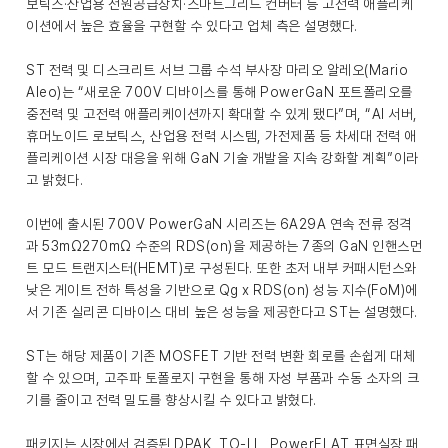
보틱스·산업용 전원공급장치·스마트그리드 컨버터 등 고전력 애플리케
이션에서 높은 효율을 구현할 수 있다고 업체 측은 설명했다.
ST 전력 및 디스크리트 서브 그룹 수석 부사장 마리오 알레오(Mario
Aleo)는 “새로운 700V 디바이스를 통해 PowerGaN 포트폴리오를
중전력 및 고전력 애플리케이션까지 확대할 수 있게 됐다”며, “AI 서버,
휴머노이드 로보틱스, 산업용 전력 시스템, 가전제품 등 차세대 전력 애
플리케이션 시장 대응을 위해 GaN 기술 개발을 지속 강화할 계획”이라
고 밝혔다.
이번에 출시된 700V PowerGaN 시리즈는 6A29A 연속 전류 정격
과 53mΩ270mΩ 수준의 RDS(on)을 제공하는 7종의 GaN 인핸스먼
트 모드 트랜지스터(HEMT)로 구성된다. 또한 초저 내부 커패시턴스와
낮은 게이트 전하 특성을 기반으로 Qg x RDS(on) 성능 지수(FoM)에
서 기존 실리콘 디바이스 대비 높은 성능을 제공한다고 ST는 설명했다.
ST는 해당 제품이 기존 MOSFET 기반 전력 변환 회로를 손쉽게 대체
할 수 있으며, 고주파 토폴로지 구현을 통해 자성 부품과 수동 소자의 크
기를 줄이고 전력 밀도를 향상시킬 수 있다고 밝혔다.
패키지는 시장에서 검증된 DPAK, TO-LL, PowerFLAT 표면실장 패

--------------------------------------------------

> **What to do**: Change every "PowerGaN" in the listing above to "파워GaN" and reproduce the text with no other changes. Leave the pictures out.

> **Answer to this task**:
보틱스·산업용 전원공급장치·스마트그리드 컨버터 등 고전력 애플리케
이션에서 높은 효율을 구현할 수 있다고 업체 측은 설명했다.
ST 전력 및 디스크리트 서브 그룹 수석 부사장 마리오 알레오(Mario
Aleo)는 “새로운 700V 디바이스를 통해 파워GaN 포트폴리오를
중전력 및 고전력 애플리케이션까지 확대할 수 있게 됐다”며, “AI 서버,
휴머노이드 로보틱스, 산업용 전력 시스템, 가전제품 등 차세대 전력 애
플리케이션 시장 대응을 위해 GaN 기술 개발을 지속 강화할 계획”이라
고 밝혔다.
이번에 출시된 700V 파워GaN 시리즈는 6A29A 연속 전류 정격
과 53mΩ270mΩ 수준의 RDS(on)을 제공하는 7종의 GaN 인핸스먼
트 모드 트랜지스터(HEMT)로 구성된다. 또한 초저 내부 커패시턴스와
낮은 게이트 전하 특성을 기반으로 Qg x RDS(on) 성능 지수(FoM)에
서 기존 실리콘 디바이스 대비 높은 성능을 제공한다고 ST는 설명했다.
ST는 해당 제품이 기존 MOSFET 기반 전력 변환 회로를 손쉽게 대체
할 수 있으며, 고주파 토폴로지 구현을 통해 자성 부품과 수동 소자의 크
기를 줄이고 전력 밀도를 향상시킬 수 있다고 밝혔다.
패키지는 시장에서 검증된 DPAK, TO-LL, PowerFLAT 표면실장 패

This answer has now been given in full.